Dossier n° 1
La mémoire orale du travail en Wallonie. Bilan et perspectives par Sven Steffens

Cet article synthétique a été édité en 2005 dans le cadre du chantier mené par l’Institut Jules Destrée sur l’histoire économique de Wallonie, dans Innovation, savoir-faire, performance. Vers une histoire économique de la Wallonie.



Quand l’histoire orale parle d’innovation et de savoir-faire en Wallonie

Dans l’ensemble, il est exceptionnel de voir des enquêtes orales traiter d’innovations et de transitions engendrées par celles-ci. Il est moins exceptionnel de voir les enquêtes traiter de savoir-faire, mais alors, il y est peu question de changements et de transitions.

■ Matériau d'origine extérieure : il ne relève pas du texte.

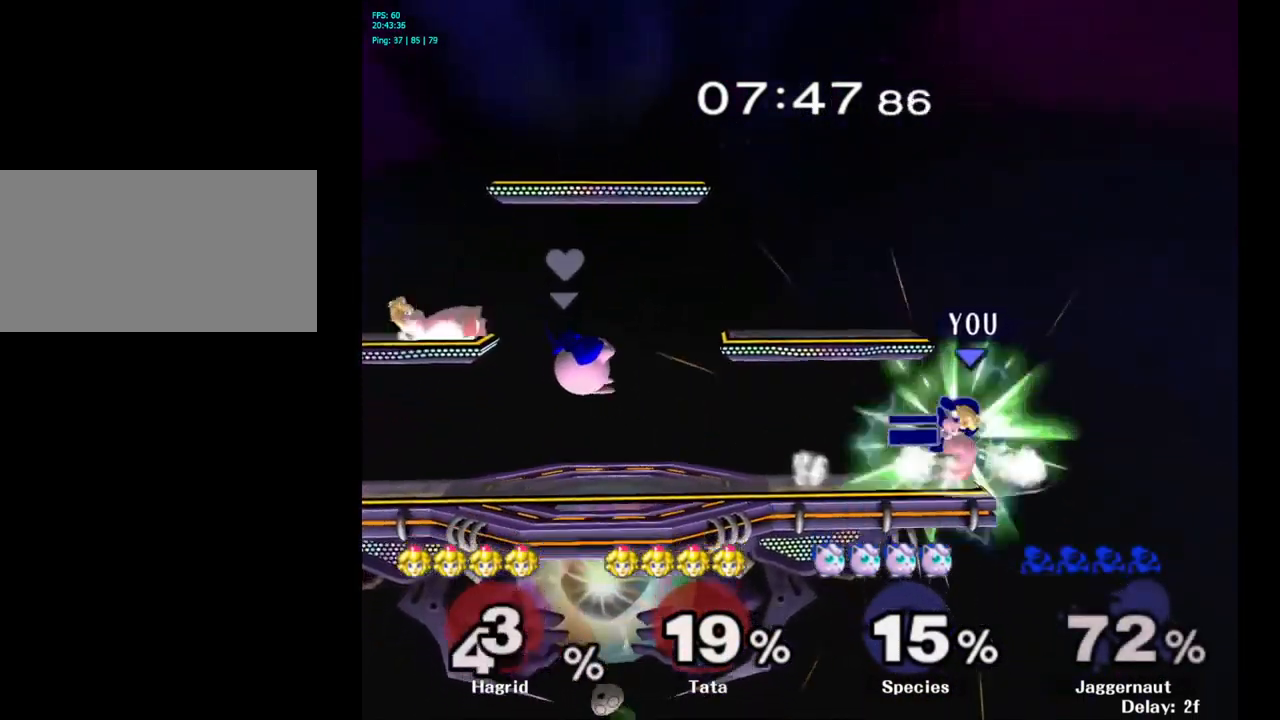
{"buttons": [], "left_stick": "down-left", "right_stick": "center", "events": [[284, "left_stick", "down-left"], [317, "R1", "down"], [484, "R1", "up"]]}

En ce qui concerne l’histoire de l’innovation en Wallonie, il s’impose de citer, en premier lieu, les différentes collectes de la mémoire orale effectuées, sous la direction de Jean-Jacques Van Mol et par lui-même, dans les villages de la vallée du Viroin, d’une part, et à Couvin, d’autre part. Dès 1978, l’équipe de l’Écomusée de la Région du Viroin (aujourd’hui Écomusée du Viroin), à Treignes, a interviewé un grand nombre de paysans et d’artisans de la région. En outre, Jean-Jacques Van Mol a interrogé des ouvriers, des cadres et des chefs d’entreprises de fonderie à Couvin. Il en est résulté une petite série d’ouvrages qui forment une contribution majeure à la reconstitution et à la compréhension de plusieurs phénomènes : La mécanisation de l’agriculture de cette zone au sud du Hainaut ; l’apport de l’artisanat à ce changement ; l’évolution des fonderies couvinoises de poêles et du travail en fonderie (3). L’étude sur l’agriculture est d’autant plus importante que la principale analyse de l’histoire économique de l’agriculture belge, due à Jan Blomme, aborde la question de la mécanisation seulement de manière succincte (4). Signalons que l’évolution de la saboterie sous l’influence de la mécanisation sera traitée dans un ouvrage en préparation.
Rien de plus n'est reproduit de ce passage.